Bamako (AFP) - Tuareg rebels in northern Mali said Sunday they were pulling out of an international committee set up to monitor a peace accord between them and pro-government forces in the restive region, after deadly clashes between the rival groups sent tensions soaring.
Sidi Brahim Ould Sidati, a representative of the rebel Coordination of Azawad Movements (CMA) said his grouping was "suspending our participation in the monitoring group" until loyalist forces pull out of the town of Anefis, about 120 kilometres (75 miles) south of the CMA stronghold Kidal.
Pro-government militants seized the town on Monday after three days of bitter fighting which left at least 10 people dead, according to a source with MINUSMA, the UN mission in the country.
Both sides accused each other of starting the fighting, described by the government as the first deliberate violation of the recently-agreed peace deal seen as key to returning stability to the vast northern region.

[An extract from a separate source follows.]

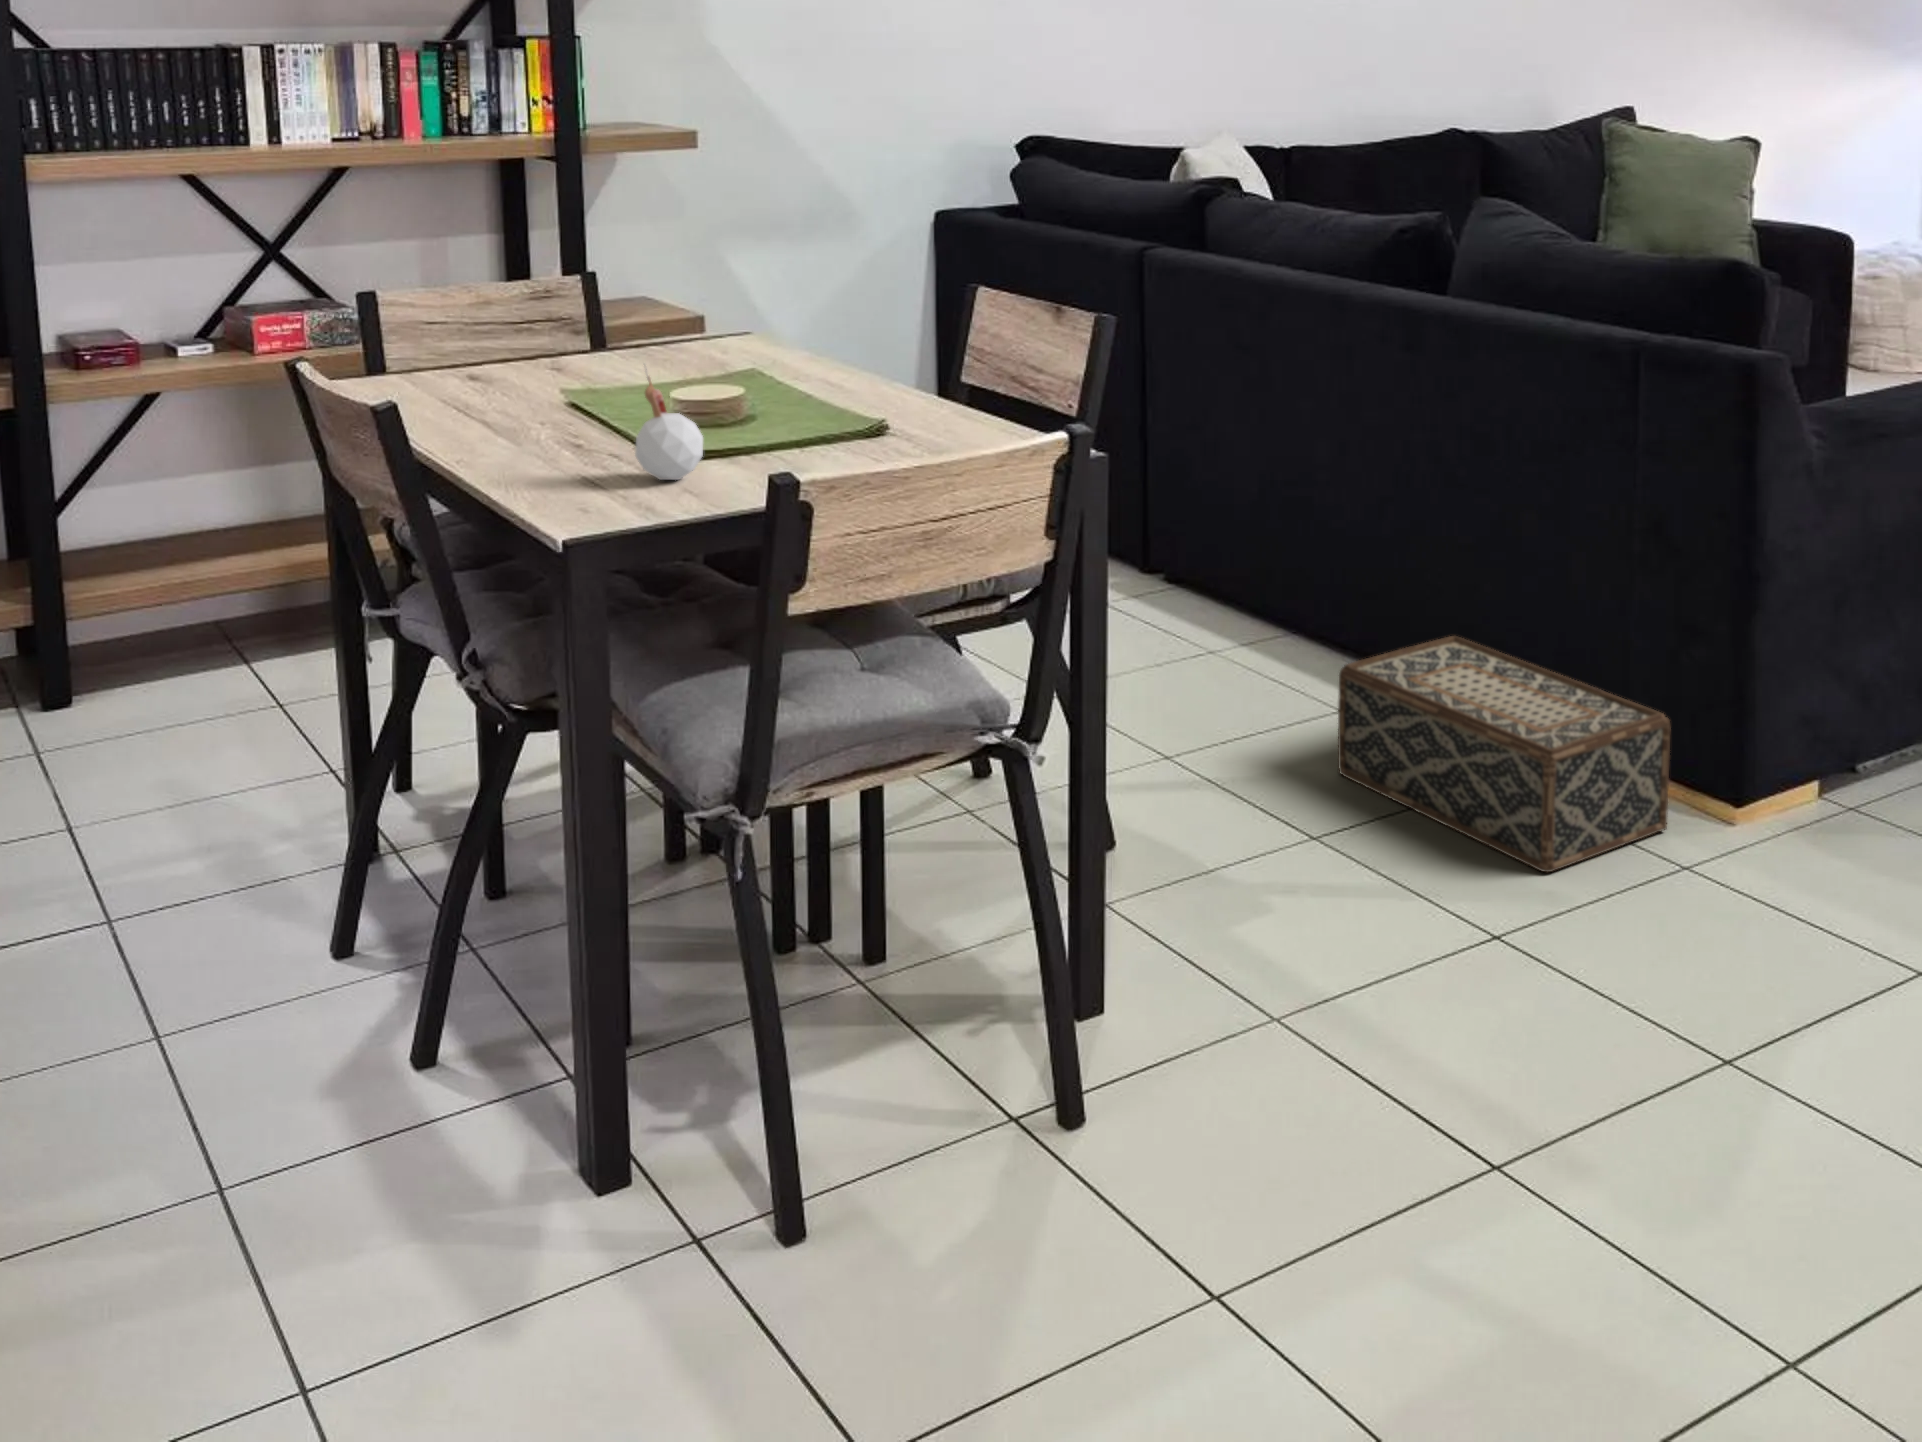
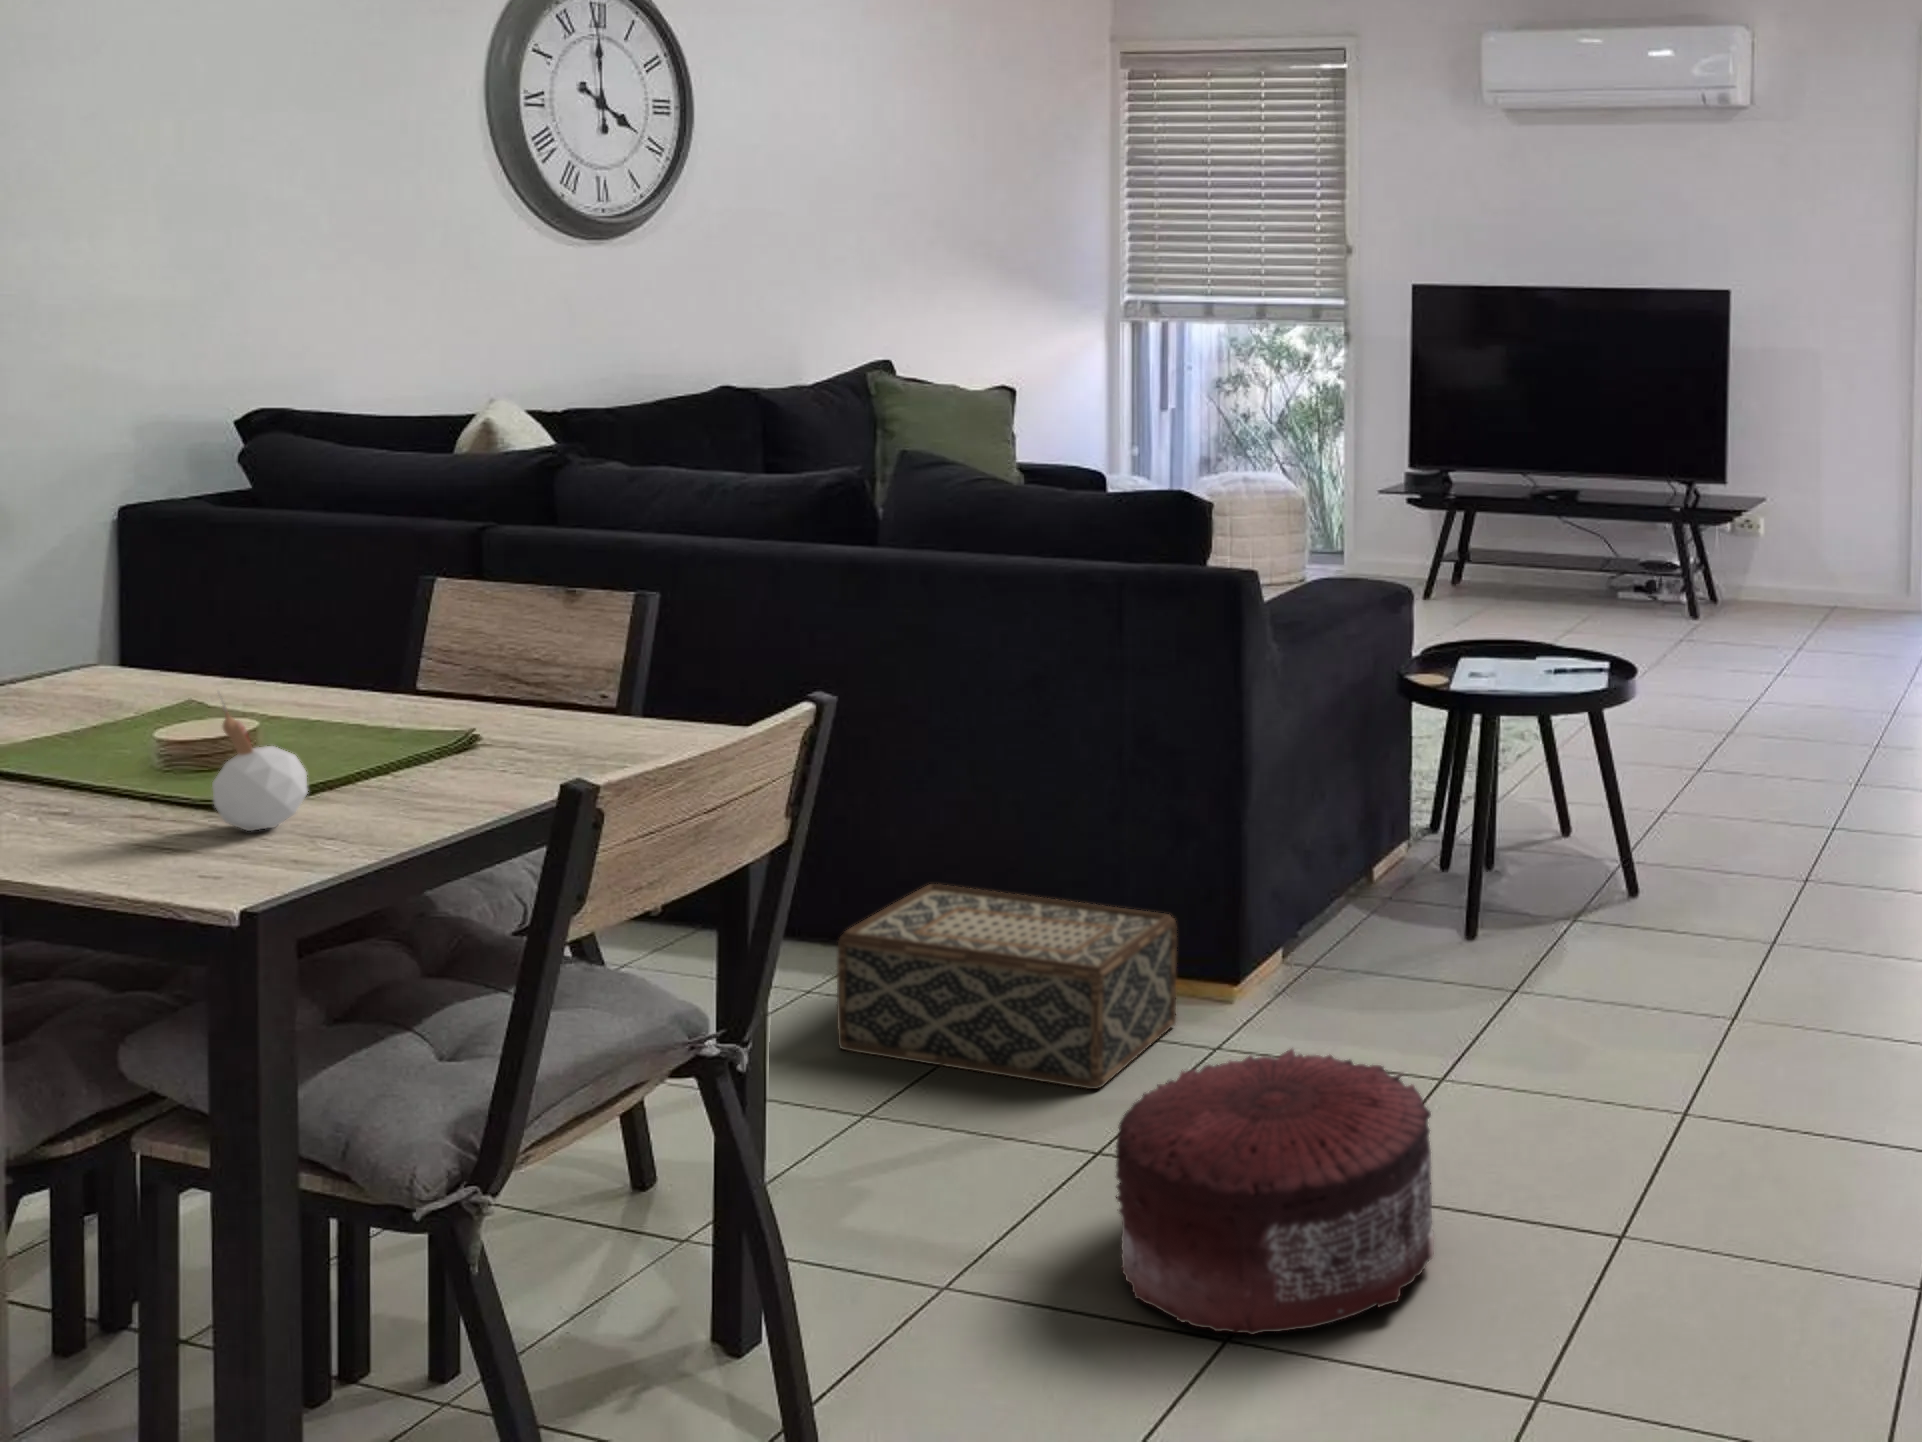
pouf: none [1439,871,1803,1179] -> present [1116,1049,1434,1335]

After the outbreak of violence UN peacekeepers set up a "security zone" around the northern town of Kidal, some 1,500 km northeast of the capital Bamako, in a bid to curb tensions.
The monitoring committee, chaired by Algeria, was put in place to oversee the implementation of the deal signed in May by loyalist groups and in June by the reluctant CMA, an umbrella group for the separatist Tuareg.
Ould Sidati said however that the CMA "would remain part of dialogue as long as there are no more ceasefire violations on the ground".
A UN security source confirmed to AFP that the CMA, which represents several rebel groups, had announced to international mediators it was boycotting the monitoring group.
The rebels have agreed to attend a meeting of the committee on Monday, but only to announce the suspension of their participation, said Ould Sidati.
International mediators in Mali voiced concern over the country's "deteriorating security situation" in a statement, urging "strict compliance" with the peace deal.
The move highlights the fragility of the deal which seeks to end decades of ethnic divisions and uprisings by Mali's Tuareg, a traditionally nomadic people whose 2012 rebellion sparked a coup and plunged the country into chaos.
The Tuareg allied with Al-Qaeda-linked groups to seize towns across Mali's north, but they were cast out by the extremists who installed a brutal form of sharia law in towns under their control for 10 months until they were ousted in a French-led offensive.
Bamako has yet to gain full control of the north which is overrun with competing armed groups and remains threatened by a jihadist insurgency.
The Algerian-led mediation team condemned the recent "flagrant violation" of the peace accord after a meeting with the Malian government late Sunday and demanded the warring parties immediate return to the positions held on June 20 when the accord was wrapped up.
In a statement the mediators called for the implementation of "confidence-building measures, notably the freedom of people detained" during the recent fighting.